Doğanın şiddeti karşısında kalan insan; bu şiddetin kendisine yöneldiğini
görünce, bundan kurtulmak için bir 'yakarı' ve 'dua' başlatır. Doğasal şiddetin
bir güç, bir kuvvet, bir Tanrı tarafından yönlendirildiğine inanır ve bu şiddetten
zarar görmemek için yakarılarını şiirsel söylemlerle ifade etmeye başlar. Bu
şiirler de destanlaşarak kahramanların doğmasını sağlar.
İnsandaki korkuyu doğasal şiddet doğurmuştur. Korku ve panik korunmayı gerektirir.
Korunma çabası içindeki ilk insan, kahramanlarını, mitoslarını ve mitolojisini
yaratmıştır. Antik çağ insanında mitoloji böyle başlar. Yunan mitoslarında, Roma
mitoslarında veya diğer mitoslarda hep aynı süreç yaşanmıştır.
Kuzey Kafkas Nart Mitolojilerinde o çağın insanı 'gök gürlemesi' ve 'yıldırım
çarpması' gibi olaylar karşısında kalınca, Yıldırım Tanrısı "Şıble"
yi doğurmuştur.

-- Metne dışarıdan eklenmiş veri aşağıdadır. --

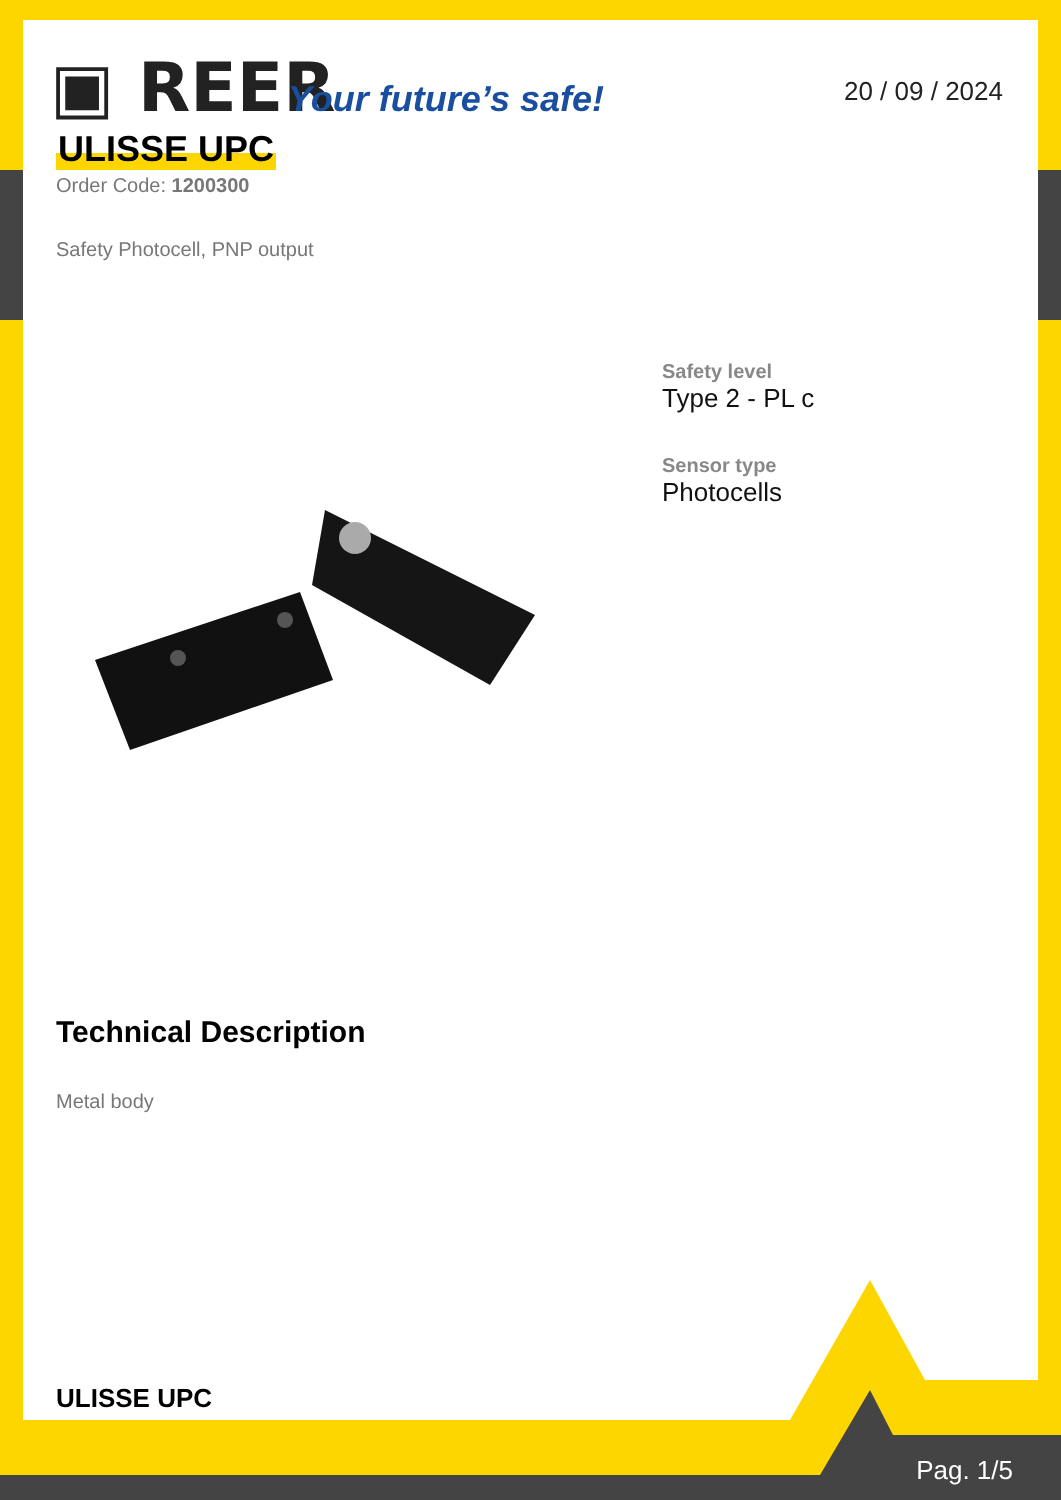▣ REER Your future’s safe! 20 / 09 / 2024
ULISSE UPC
Order Code: 1200300
Safety Photocell, PNP output
Safety level
Type 2 - PL c
Sensor type
Photocells
Technical Description
Metal body
ULISSE UPC
Pag. 1/5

Yıldırımın verdiği zararları önleyebilmek için Yıldırım
Tanrısına bir yakarı, bir dua zorunluluğu şiirsel bir anlatımla kendini gösterir.
Şöyle ki;
"Wua Yela Yela halkımıza vurma
Yela Yela, yaşamımızı koru
Yela Yela armut suyumuzu* serbestçe içir."
İlkçağ insanının düşüncesinde doğruyla yanlış ayrılmamıştır. Dağda,
ormanda dolaşan genç kız, durgun akan suya bakınca Apollon'un yüzüyle
karşılaştığını hayal eder. Bu özlem ve hayal, şu şiirsel dizelerle yansır
mitolojiye:
"Bak nasıl yükseliyor Proteus denizden
Dinle, yaşlı Tiriton borusunu çalıyor..."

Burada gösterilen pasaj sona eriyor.